Munich Re profits drop in Q1

Munich Re posted a drop in profits for the first quarter of 2015 as its reinsurance and primary insurance arms dragged down results.

Its profits fell to €790 million in the first quarter of 2015 compared with €941 million in the first quarter of 2014.

Munich Re’s gross written premiums (GWP) increased minimally to €13 billion in the quarter, compared with €12.9 billion in the same period of the prior year. If exchange rates had remained the same, premium volume would have fallen by 5.4 percent year on year.

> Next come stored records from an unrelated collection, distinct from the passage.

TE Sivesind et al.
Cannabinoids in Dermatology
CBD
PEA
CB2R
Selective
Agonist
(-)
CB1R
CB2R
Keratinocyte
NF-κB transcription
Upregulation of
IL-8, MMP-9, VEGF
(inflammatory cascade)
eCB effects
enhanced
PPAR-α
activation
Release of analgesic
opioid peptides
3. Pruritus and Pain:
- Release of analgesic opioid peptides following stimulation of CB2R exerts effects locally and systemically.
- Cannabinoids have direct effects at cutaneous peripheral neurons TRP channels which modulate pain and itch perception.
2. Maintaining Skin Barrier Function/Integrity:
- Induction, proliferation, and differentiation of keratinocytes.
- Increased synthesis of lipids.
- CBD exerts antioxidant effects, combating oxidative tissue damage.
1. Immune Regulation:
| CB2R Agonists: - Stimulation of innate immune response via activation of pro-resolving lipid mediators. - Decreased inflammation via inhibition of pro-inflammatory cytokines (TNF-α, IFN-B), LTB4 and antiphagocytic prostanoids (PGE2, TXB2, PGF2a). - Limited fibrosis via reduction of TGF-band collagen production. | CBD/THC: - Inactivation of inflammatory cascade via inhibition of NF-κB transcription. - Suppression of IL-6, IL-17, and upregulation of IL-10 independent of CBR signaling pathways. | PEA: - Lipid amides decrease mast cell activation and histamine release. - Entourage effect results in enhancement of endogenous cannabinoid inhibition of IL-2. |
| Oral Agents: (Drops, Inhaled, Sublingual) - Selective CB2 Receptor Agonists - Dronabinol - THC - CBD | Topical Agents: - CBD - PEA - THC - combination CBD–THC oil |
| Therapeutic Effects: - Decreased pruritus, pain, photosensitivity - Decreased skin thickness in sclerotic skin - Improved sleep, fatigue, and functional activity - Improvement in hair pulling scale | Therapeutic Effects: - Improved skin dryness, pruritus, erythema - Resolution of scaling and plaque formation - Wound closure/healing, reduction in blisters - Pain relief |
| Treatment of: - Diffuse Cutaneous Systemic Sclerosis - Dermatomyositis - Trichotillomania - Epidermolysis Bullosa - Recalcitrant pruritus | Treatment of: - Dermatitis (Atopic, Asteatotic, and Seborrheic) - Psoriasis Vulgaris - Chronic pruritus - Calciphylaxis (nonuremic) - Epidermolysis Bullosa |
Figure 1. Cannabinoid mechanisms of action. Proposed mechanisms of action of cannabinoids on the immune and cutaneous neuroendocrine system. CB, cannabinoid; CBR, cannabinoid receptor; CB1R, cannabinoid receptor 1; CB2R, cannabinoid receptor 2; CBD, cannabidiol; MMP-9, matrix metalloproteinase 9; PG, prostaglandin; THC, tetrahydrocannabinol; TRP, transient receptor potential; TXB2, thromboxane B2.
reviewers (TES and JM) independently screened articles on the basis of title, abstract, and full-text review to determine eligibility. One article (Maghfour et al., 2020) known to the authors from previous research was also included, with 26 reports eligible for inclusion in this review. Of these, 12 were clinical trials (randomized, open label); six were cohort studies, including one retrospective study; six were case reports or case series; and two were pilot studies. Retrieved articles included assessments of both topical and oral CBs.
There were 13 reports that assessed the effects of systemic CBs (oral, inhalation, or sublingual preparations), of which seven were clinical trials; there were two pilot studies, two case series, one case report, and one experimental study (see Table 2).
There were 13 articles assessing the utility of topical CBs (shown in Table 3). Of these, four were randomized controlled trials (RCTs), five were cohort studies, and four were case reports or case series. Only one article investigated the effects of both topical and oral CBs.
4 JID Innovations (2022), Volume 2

Its reinsurance segment contributed €668 million to the reinsurer’s profits, down from €768 million in the first quarter of 2014. However, its GWP increased by 2.2 percent to €7 billion, compared with €6.9 billion, driven by the development of exchange rates.

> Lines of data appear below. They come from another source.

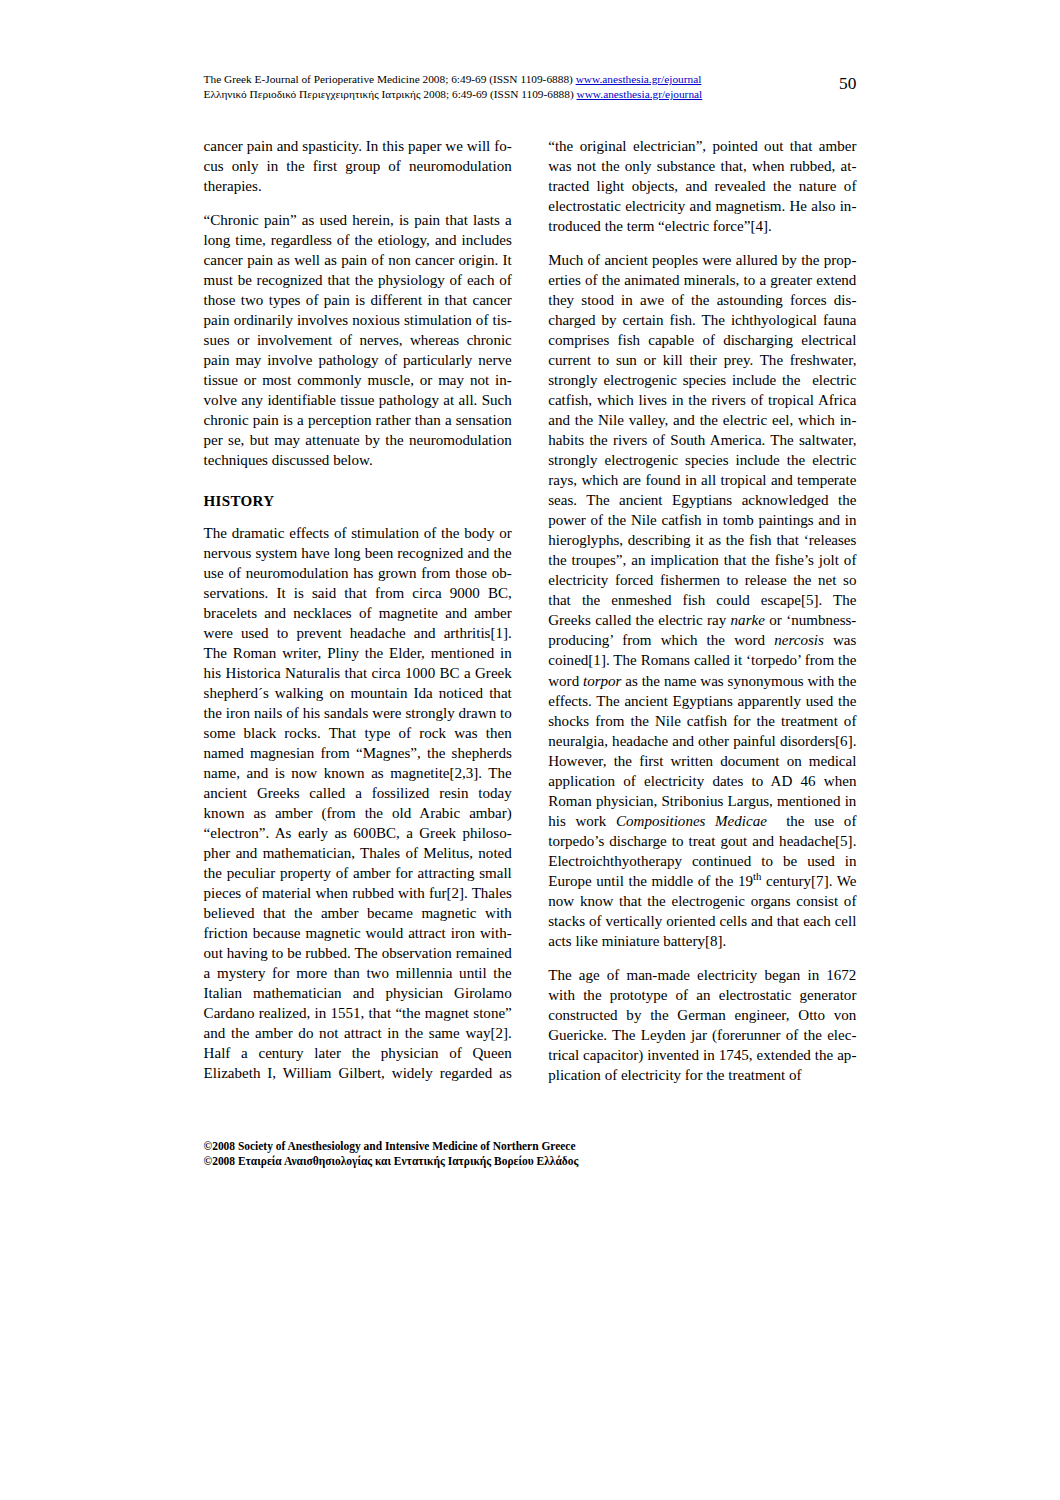50 The Greek E-Journal of Perioperative Medicine 2008; 6:49-69 (ISSN 1109-6888) www.anesthesia.gr/ejournal Ελληνικό Περιοδικό Περιεγχειρητικής Ιατρικής 2008; 6:49-69 (ISSN 1109-6888) www.anesthesia.gr/ejournal
cancer pain and spasticity. In this paper we will focus only in the first group of neuromodulation therapies.
“Chronic pain” as used herein, is pain that lasts a long time, regardless of the etiology, and includes cancer pain as well as pain of non cancer origin. It must be recognized that the physiology of each of those two types of pain is different in that cancer pain ordinarily involves noxious stimulation of tissues or involvement of nerves, whereas chronic pain may involve pathology of particularly nerve tissue or most commonly muscle, or may not involve any identifiable tissue pathology at all. Such chronic pain is a perception rather than a sensation per se, but may attenuate by the neuromodulation techniques discussed below.
HISTORY
The dramatic effects of stimulation of the body or nervous system have long been recognized and the use of neuromodulation has grown from those observations. It is said that from circa 9000 BC, bracelets and necklaces of magnetite and amber were used to prevent headache and arthritis[1]. The Roman writer, Pliny the Elder, mentioned in his Historica Naturalis that circa 1000 BC a Greek shepherd´s walking on mountain Ida noticed that the iron nails of his sandals were strongly drawn to some black rocks. That type of rock was then named magnesian from “Magnes”, the shepherds name, and is now known as magnetite[2,3]. The ancient Greeks called a fossilized resin today known as amber (from the old Arabic ambar) “electron”. As early as 600BC, a Greek philosopher and mathematician, Thales of Melitus, noted the peculiar property of amber for attracting small pieces of material when rubbed with fur[2]. Thales believed that the amber became magnetic with friction because magnetic would attract iron without having to be rubbed. The observation remained a mystery for more than two millennia until the Italian mathematician and physician Girolamo Cardano realized, in 1551, that “the magnet stone” and the amber do not attract in the same way[2]. Half a century later the physician of Queen Elizabeth I, William Gilbert, widely regarded as “the original electrician”, pointed out that amber was not the only substance that, when rubbed, attracted light objects, and revealed the nature of electrostatic electricity and magnetism. He also introduced the term “electric force”[4].
Much of ancient peoples were allured by the properties of the animated minerals, to a greater extend they stood in awe of the astounding forces discharged by certain fish. The ichthyological fauna comprises fish capable of discharging electrical current to sun or kill their prey. The freshwater, strongly electrogenic species include the electric catfish, which lives in the rivers of tropical Africa and the Nile valley, and the electric eel, which inhabits the rivers of South America. The saltwater, strongly electrogenic species include the electric rays, which are found in all tropical and temperate seas. The ancient Egyptians acknowledged the power of the Nile catfish in tomb paintings and in hieroglyphs, describing it as the fish that ‘releases the troupes”, an implication that the fishe’s jolt of electricity forced fishermen to release the net so that the enmeshed fish could escape[5]. The Greeks called the electric ray narke or ‘numbness-producing’ from which the word nercosis was coined[1]. The Romans called it ‘torpedo’ from the word torpor as the name was synonymous with the effects. The ancient Egyptians apparently used the shocks from the Nile catfish for the treatment of neuralgia, headache and other painful disorders[6]. However, the first written document on medical application of electricity dates to AD 46 when Roman physician, Stribonius Largus, mentioned in his work Compositiones Medicae the use of torpedo’s discharge to treat gout and headache[5]. Electroichthyotherapy continued to be used in Europe until the middle of the 19th century[7]. We now know that the electrogenic organs consist of stacks of vertically oriented cells and that each cell acts like miniature battery[8].
The age of man-made electricity began in 1672 with the prototype of an electrostatic generator constructed by the German engineer, Otto von Guericke. The Leyden jar (forerunner of the electrical capacitor) invented in 1745, extended the application of electricity for the treatment of
©2008 Society of Anesthesiology and Intensive Medicine of Northern Greece ©2008 Εταιρεία Αναισθησιολογίας και Εντατικής Ιατρικής Βορείου Ελλάδος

Within the segment, property/casualty reinsurance accounted for €597 million in the first quarter of 2015, compared with €646 million in the first quarter of 2014, while the combined ratio deteriorated to 92.3 percent in the quarter, compared with 86.9 percent in the first quarter of 2014.

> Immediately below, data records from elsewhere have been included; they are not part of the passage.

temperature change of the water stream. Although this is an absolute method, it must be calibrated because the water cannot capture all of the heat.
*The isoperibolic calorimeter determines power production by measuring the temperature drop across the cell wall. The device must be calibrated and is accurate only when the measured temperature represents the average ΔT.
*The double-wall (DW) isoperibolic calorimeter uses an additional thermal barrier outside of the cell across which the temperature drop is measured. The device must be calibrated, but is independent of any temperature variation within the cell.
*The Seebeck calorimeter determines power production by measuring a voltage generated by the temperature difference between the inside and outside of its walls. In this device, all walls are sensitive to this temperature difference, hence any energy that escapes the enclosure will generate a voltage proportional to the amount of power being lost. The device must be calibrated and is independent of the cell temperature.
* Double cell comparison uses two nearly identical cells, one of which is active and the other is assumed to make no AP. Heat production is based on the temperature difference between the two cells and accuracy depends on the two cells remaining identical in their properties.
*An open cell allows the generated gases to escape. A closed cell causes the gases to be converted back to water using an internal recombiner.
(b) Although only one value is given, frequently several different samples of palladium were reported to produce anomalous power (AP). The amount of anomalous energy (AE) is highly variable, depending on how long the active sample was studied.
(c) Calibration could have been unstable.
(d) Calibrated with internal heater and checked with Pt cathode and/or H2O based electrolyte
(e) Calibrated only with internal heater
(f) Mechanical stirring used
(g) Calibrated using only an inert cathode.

Its primary insurance arm, Ergo, generated profits of €99 million in the first quarter of 2015, compared with €153 million in the first quarter of 2014. Its GWP increased 0.4 percent to €4.6 billion in the first quarter of 2015.

The combined ratio in its property/casualty Germany segment deteriorated to 98.1 percent in the quarter, compared with 95.4 percent in the first quarter of 2014, driven by Windstorm Niklas. The combined ratio in the Ergo international segment for the same period was 98.7 percent, compared with 94.9 percent in the prior year period.

Regarding the April 1 renewals, Torsten Jeworrek, Munich Re’s reinsurance chief executive officer, said: “Pressure on prices, terms and conditions remained high, so we are adhering strictly to our consistent cycle management. But as we were able to take advantage of selective opportunities in individual markets, our premium volume nevertheless increased slightly."

Jörg Schneider, chief financial officer of Munich Re, said: "We have started off well, although investment has again been made more difficult by the expansive policies of the central banks. We are well on track to achieve our result target of €2.5–3 billion for the year as a whole.

“The strongly increasing capacity supply in the primary insurance and reinsurance sectors at present is matched by a demand potential in many classes of business that is not yet exhausted. Working together with present and future clients and partners, we aim to tap this potential by focusing all of the group's extensive knowledge even more strongly on innovations."